Stored dataset items ::
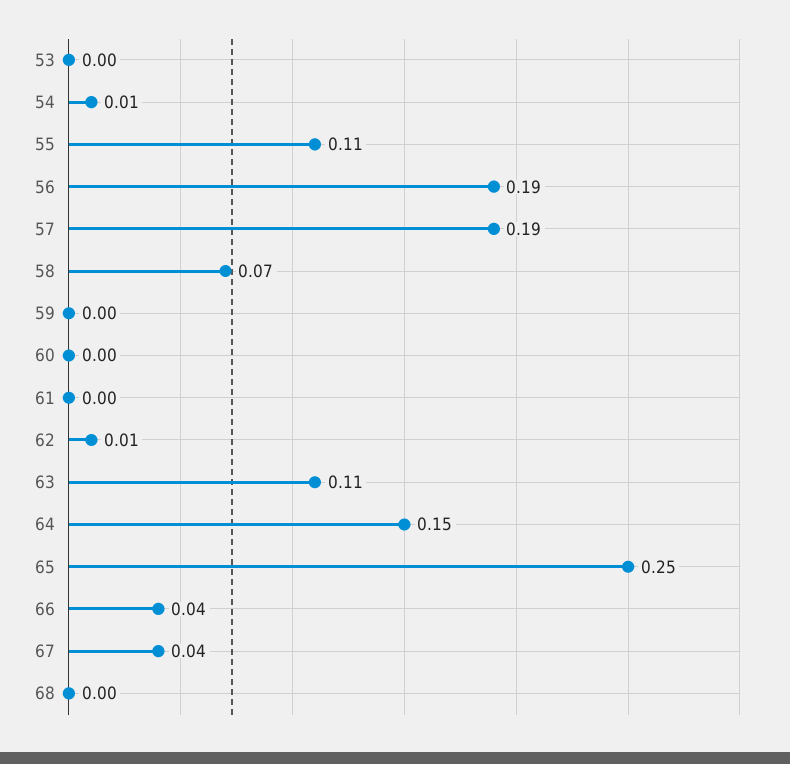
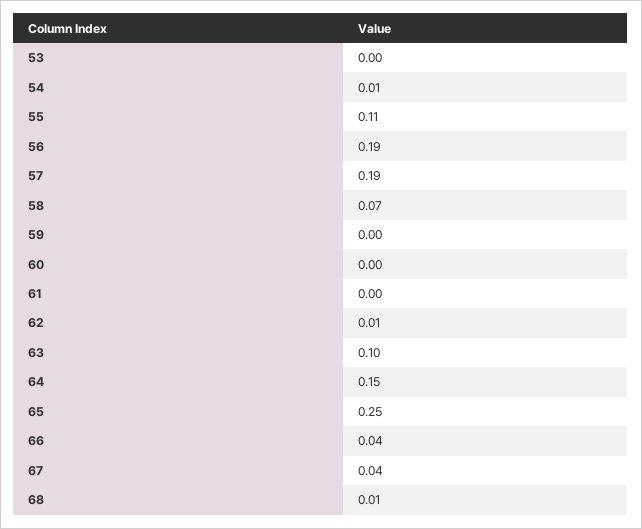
  {
    "53": 0,
    "54": 0.01,
    "55": 0.11,
    "56": 0.19,
    "57": 0.19,
    "58": 0.07,
    "59": 0,
    "60": 0,
    "61": 0,
    "62": 0.01,
-   "63": 0.11,
+   "63": 0.1,
    "64": 0.15,
    "65": 0.25,
    "66": 0.04,
    "67": 0.04,
-   "68": 0
+   "68": 0.01
  }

Aim of the exercise ::
Retype all the data exactly, please, without pictures.

Task response ::
  {
    "53": 0,
    "54": 0.01,
    "55": 0.11,
    "56": 0.19,
    "57": 0.19,
    "58": 0.07,
    "59": 0,
    "60": 0,
    "61": 0,
    "62": 0.01,
-   "63": 0.11,
+   "63": 0.1,
    "64": 0.15,
    "65": 0.25,
    "66": 0.04,
    "67": 0.04,
-   "68": 0
+   "68": 0.01
  }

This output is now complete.